-- SOURCE EXTRACT follows --

I think next steps are to debug/bandaid the issue where swiftrepl.py gets stuck, and do some Puppetization to do a git clone, and also to create a systemd service+timer, running in both eqiad and codfw.

Change 536586 had a related patch set uploaded (by Filippo Giunchedi; owner: Filippo Giunchedi):
[operations/puppet@production] WIP swift: add swiftrepl

https://gerrit.wikimedia.org/r/536586

I'm looking into the failure at P9064 and here's my theory with relevant code from sync_container

dstobjects = None
while True:
  srcobjects = get_container_objects(srccontainer, limit=NOBJECT, marker=last, connpool=srcconnpool)
  limit = NOBJECT
  while dstobjects is None or (len(dstobjects) >= limit and dstobjects[-1].name < srcobjects[-1].name):
      dstobjects = get_container_objects(dstcontainer, limit=limit, marker=last, connpool=dstconnpool)
        if len(dstobjects) == limit:
            limit *= 2
            if limit > 10000:
                dstobjects = None
                break

Since we're getting an IndexError on the while line it means that either dstobjects[-1] or srcobjects[-1] are trying to read the end of an empty list. AFAICT an empty list get returned by get_container_objects when marker is the last object in the container and limit is an (integer) multiple of objects in the container, with the end result being srcobjects empty when reaching the end of the container.

Looking at logs all containers with errors are indeed multiples of NOBJECT (1000), for example

STATS: global-data-math-render.0d processed: 1000/38000 (2%), hit rate: 100%
...
STATS: global-data-math-render.0d processed: 38000/38000 (100%), hit rate: 100%
 Traceback (most recent call last):
  File "./swiftrepl.py", line 502, in replicator_thread
    sync_container(container, kwargs['srcconnpool'], kwargs['dstconnpool'])

-- SOURCE EXTRACT concluded --
-- SUPPLIED DATA follows --

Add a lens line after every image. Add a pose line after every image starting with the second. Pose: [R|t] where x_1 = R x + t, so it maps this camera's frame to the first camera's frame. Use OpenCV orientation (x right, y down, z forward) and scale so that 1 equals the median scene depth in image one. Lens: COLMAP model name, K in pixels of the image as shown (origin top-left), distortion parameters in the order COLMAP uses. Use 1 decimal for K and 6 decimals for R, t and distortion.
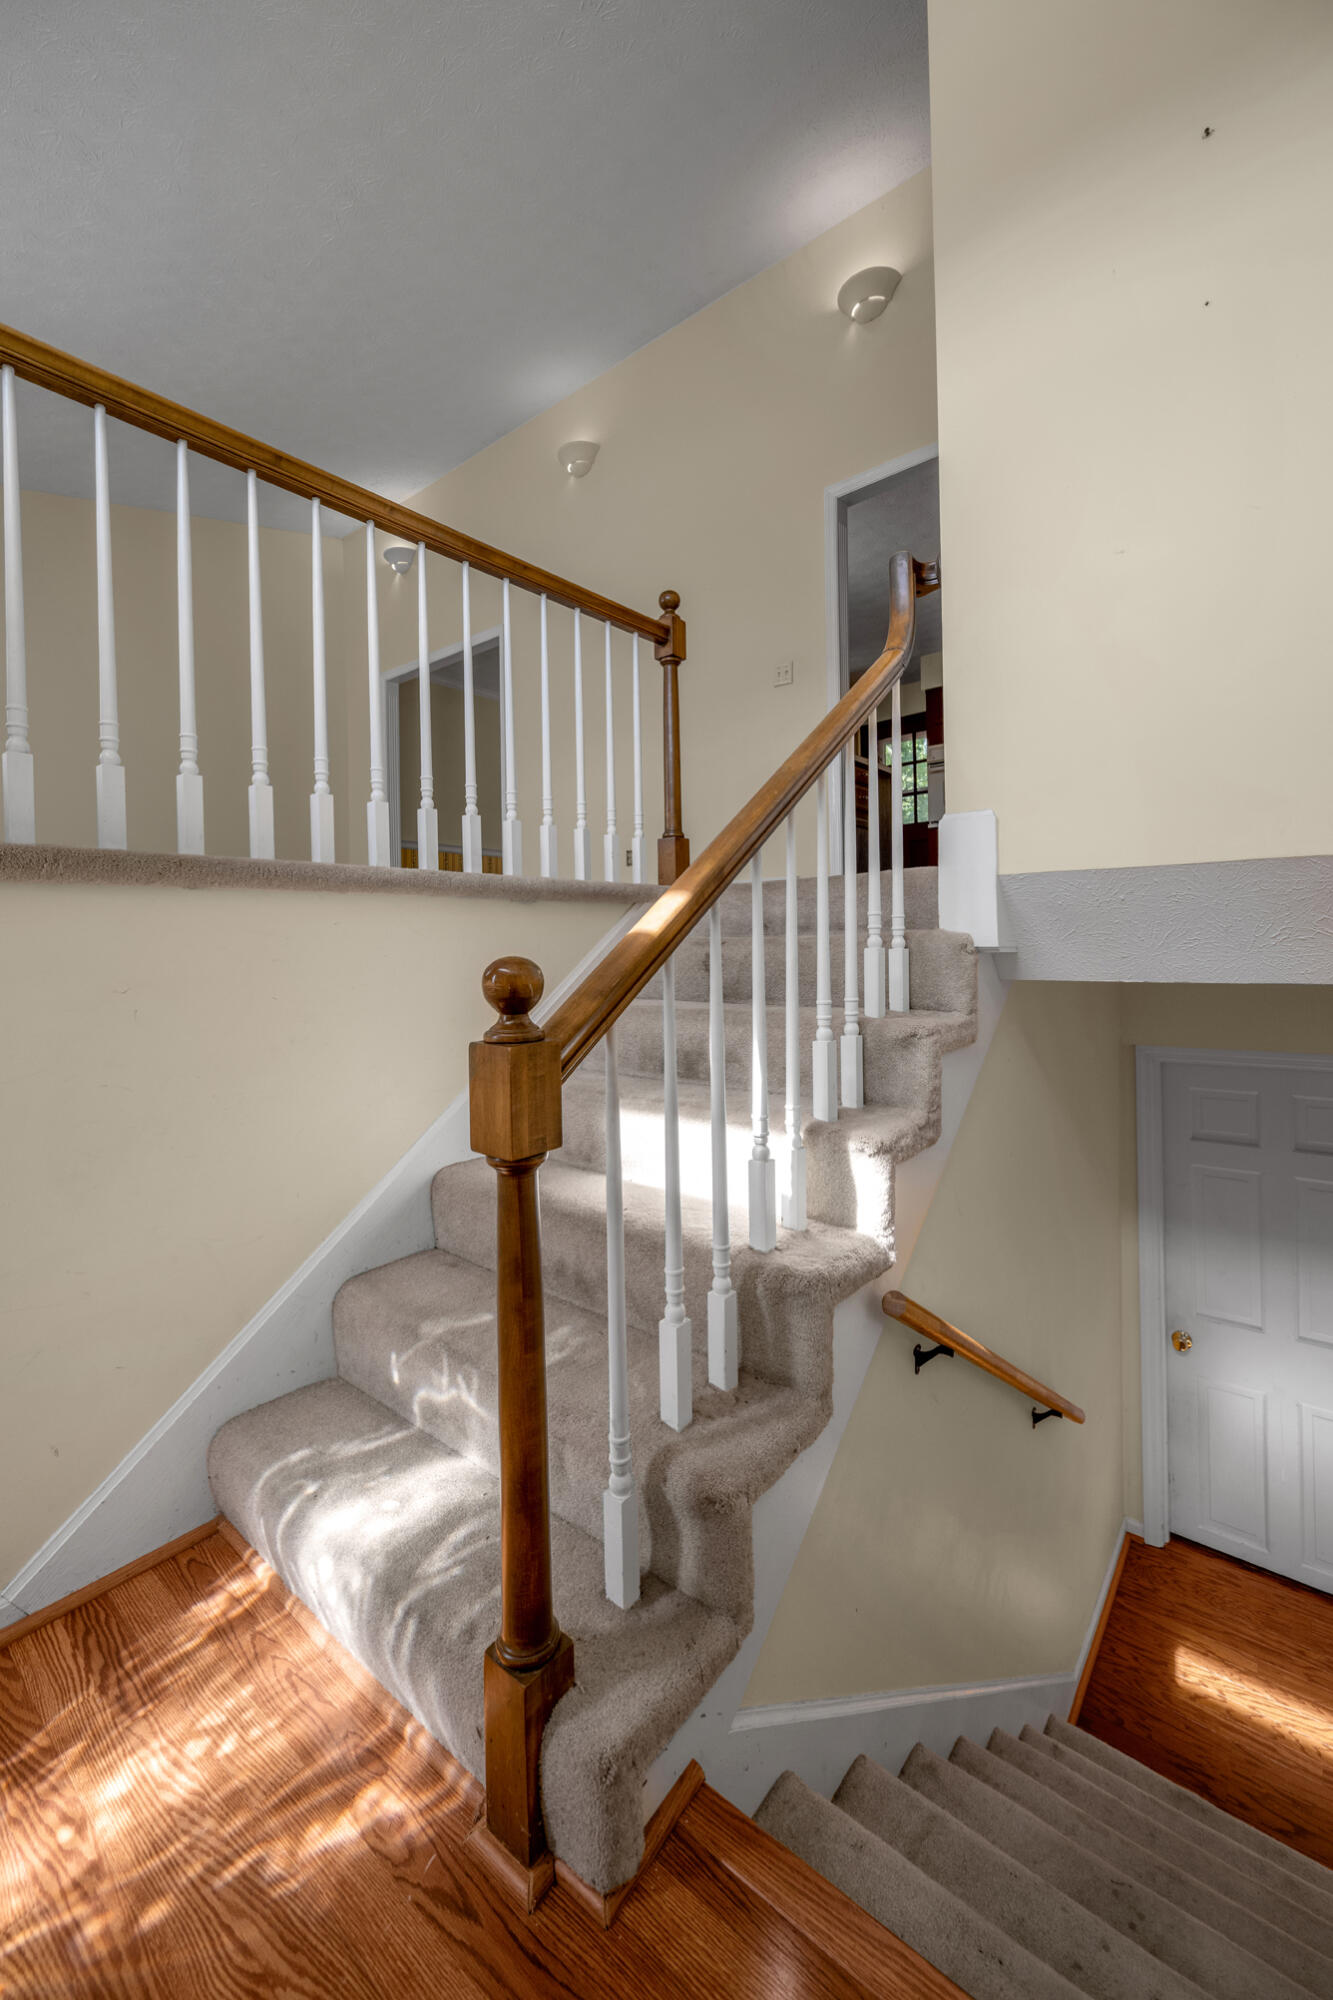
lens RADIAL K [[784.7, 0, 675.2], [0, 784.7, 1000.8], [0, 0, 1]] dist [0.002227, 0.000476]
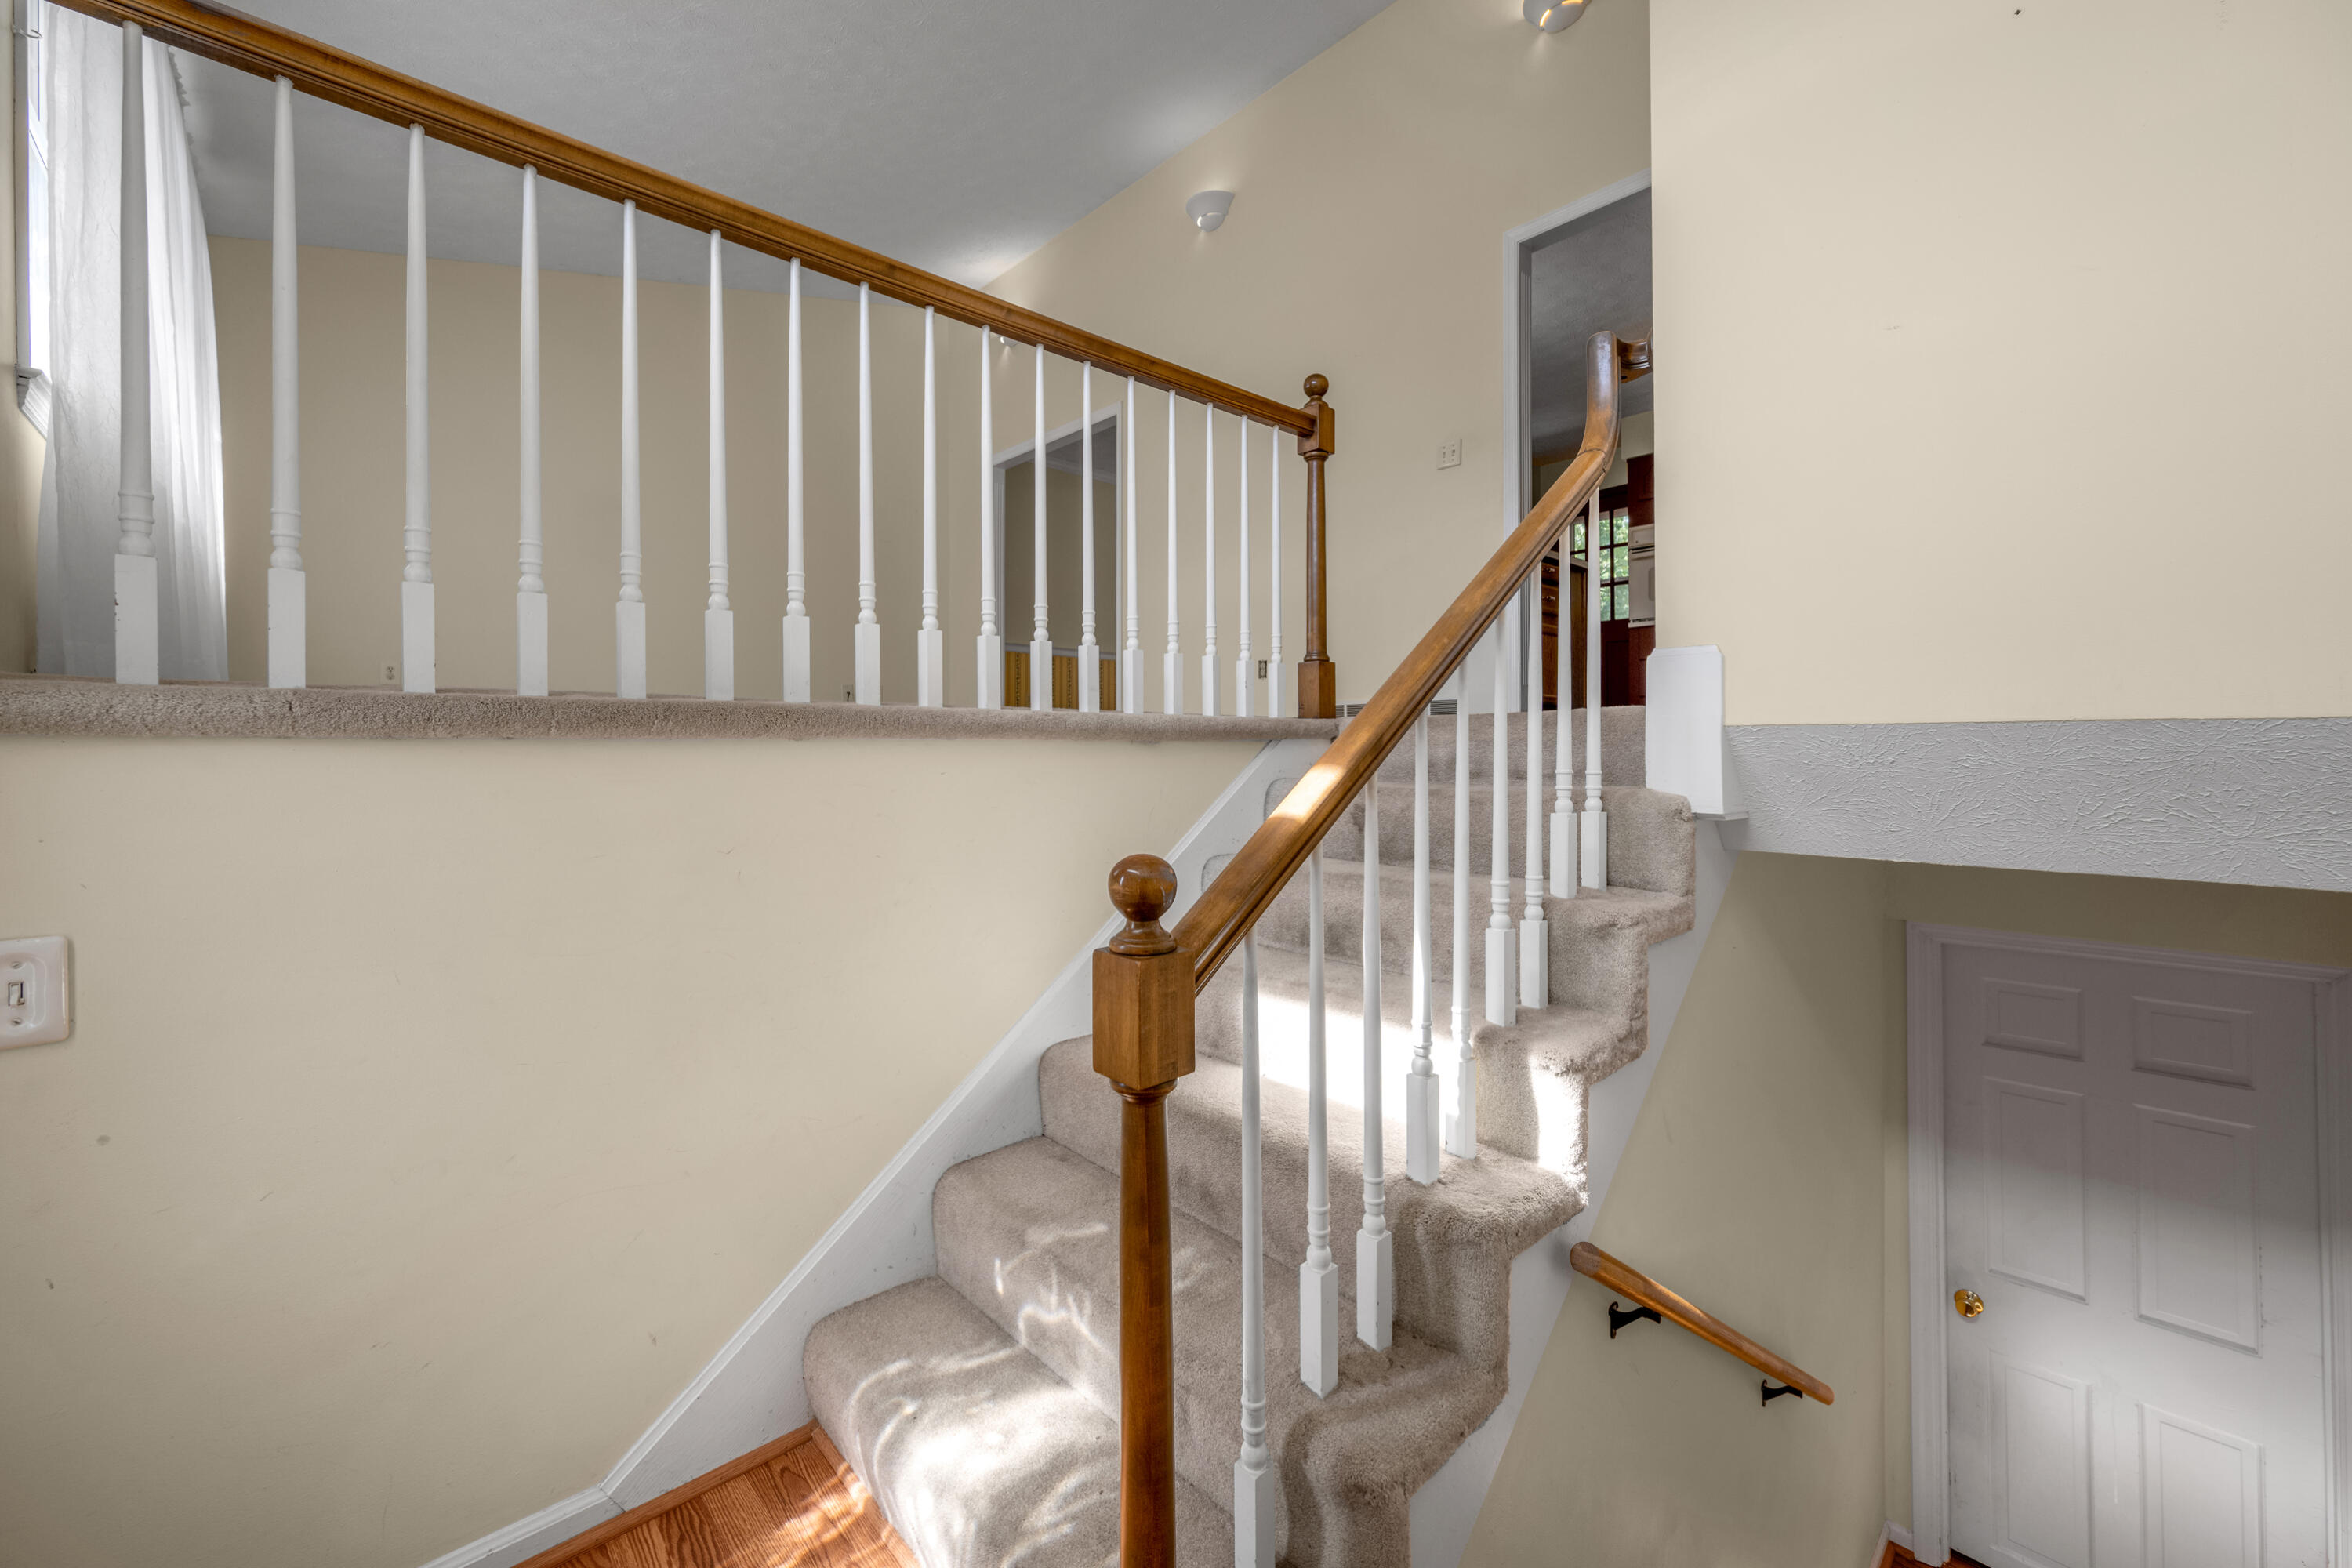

-- SUPPLIED DATA concluded --

**EXPLORE THE MATERIAL:**
• A. According to the swiftrepl excerpt, which two sites should the systemd service and timer run in?
• B. Retype everything in the swiftrepl excerpt from "limit = NOBJECT" down to "of the container.", character for character.

**ANSWERS FOR THE EXERCISE:**
• A. Eqiad and codfw.

• B.
limit = NOBJECT
  while dstobjects is None or (len(dstobjects) >= limit and dstobjects[-1].name < srcobjects[-1].name):
      dstobjects = get_container_objects(dstcontainer, limit=limit, marker=last, connpool=dstconnpool)
        if len(dstobjects) == limit:
            limit *= 2
            if limit > 10000:
                dstobjects = None
                break

Since we're getting an IndexError on the while line it means that either dstobjects[-1] or srcobjects[-1] are trying to read the end of an empty list. AFAICT an empty list get returned by get_container_objects when marker is the last object in the container and limit is an (integer) multiple of objects in the container, with the end result being srcobjects empty when reaching the end of the container.